Step 3: Time to reach stagnation
For an order-of-magnitude collapse time, assume the bubble wall moves inward at roughly the speed of sound in the surrounding liquid (say FLiBe or something similarly dense):
- Speed of sound in liquid: take c \sim 2000\ \text{m/s} as a ballpark
- Distance traveled by the wall: from r_1 \approx 1.4\ \text{cm} to r_2 \approx 0.26\ \text{cm}, so \Delta r \approx 1.1\ \text{cm} = 1.1\times 10^{-2}\ \text{m}
Then:
t_{\text{collapse}} \sim \frac{\Delta r}{c} \approx \frac{1.1\times 10^{-2}}{2000} \approx 5.5\times 10^{-6}\ \text{s}
So a few microseconds from initial state to stagnation is a reasonable estimate.
Back to your doubt
So, under assumptions that are actually quite generous to the concept:
- Initial bubble: r_1 \sim 1.4\ \text{cm}, T_1 = 750\ \text{K}, P_1 = 1\ \text{bar}, n = 2\times 10^{-4}\ \text{mol}
- Peak compression: P_2 = 5\ \text{kbar}
- Adiabatic heating: T_2 \sim 2\times 10^{4}\ \text{K} (optimistic)
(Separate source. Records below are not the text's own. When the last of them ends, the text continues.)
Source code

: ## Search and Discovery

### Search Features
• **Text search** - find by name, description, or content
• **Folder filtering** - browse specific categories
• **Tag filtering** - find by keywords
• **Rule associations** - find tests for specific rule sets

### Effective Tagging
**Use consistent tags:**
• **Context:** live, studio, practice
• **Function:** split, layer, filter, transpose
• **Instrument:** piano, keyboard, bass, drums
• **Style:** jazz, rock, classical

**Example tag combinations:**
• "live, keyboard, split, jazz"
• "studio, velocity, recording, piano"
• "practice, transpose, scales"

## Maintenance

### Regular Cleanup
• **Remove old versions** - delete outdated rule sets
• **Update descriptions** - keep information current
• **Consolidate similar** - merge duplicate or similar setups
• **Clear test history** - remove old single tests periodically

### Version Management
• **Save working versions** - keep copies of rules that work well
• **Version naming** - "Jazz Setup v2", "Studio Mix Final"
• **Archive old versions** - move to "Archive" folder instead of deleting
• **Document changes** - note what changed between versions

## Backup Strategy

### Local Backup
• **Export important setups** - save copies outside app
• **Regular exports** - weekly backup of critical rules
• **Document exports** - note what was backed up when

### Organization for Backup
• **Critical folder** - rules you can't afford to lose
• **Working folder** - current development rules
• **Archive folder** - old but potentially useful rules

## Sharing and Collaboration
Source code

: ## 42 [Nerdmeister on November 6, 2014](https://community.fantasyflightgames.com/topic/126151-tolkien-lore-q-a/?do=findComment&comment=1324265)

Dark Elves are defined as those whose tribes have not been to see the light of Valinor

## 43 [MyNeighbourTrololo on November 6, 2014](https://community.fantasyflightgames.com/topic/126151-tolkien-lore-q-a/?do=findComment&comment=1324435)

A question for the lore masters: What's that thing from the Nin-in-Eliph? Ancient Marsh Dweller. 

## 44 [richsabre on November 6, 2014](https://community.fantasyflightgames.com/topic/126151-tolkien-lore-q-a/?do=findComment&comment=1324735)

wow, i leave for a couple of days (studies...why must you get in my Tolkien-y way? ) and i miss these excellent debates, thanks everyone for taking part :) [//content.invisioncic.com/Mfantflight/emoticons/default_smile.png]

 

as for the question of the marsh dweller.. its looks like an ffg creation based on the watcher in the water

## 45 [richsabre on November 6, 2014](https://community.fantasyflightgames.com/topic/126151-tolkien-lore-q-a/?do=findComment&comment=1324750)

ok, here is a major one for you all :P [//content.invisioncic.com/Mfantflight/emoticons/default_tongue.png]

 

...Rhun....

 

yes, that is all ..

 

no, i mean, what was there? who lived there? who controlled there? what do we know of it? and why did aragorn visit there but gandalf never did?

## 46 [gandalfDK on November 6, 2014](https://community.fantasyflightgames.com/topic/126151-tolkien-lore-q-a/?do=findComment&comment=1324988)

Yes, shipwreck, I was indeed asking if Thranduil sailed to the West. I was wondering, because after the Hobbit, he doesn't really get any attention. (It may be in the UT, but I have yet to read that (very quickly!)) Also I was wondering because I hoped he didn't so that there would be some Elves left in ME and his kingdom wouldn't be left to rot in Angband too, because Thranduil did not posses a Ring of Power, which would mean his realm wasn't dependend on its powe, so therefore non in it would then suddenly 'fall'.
- Final radius: r_2 \sim 2.6\ \text{mm}
- Collapse time: \mathcal{O}(5\ \mu\text{s})
That’s hot and fast by everyday standards, but it’s still a long way from the kind of extreme temperatures and intensities you’d want if the sonoluminescent flash is supposed to act as a robust, high-gain optical trigger for a lasing cascade that then neatly refocuses back onto the bubble.
So yes, Thomas—given these starting conditions and a 5 kbar acoustic drive, your skepticism about “sufficient temperature for an intense enough pulse” looks very well founded.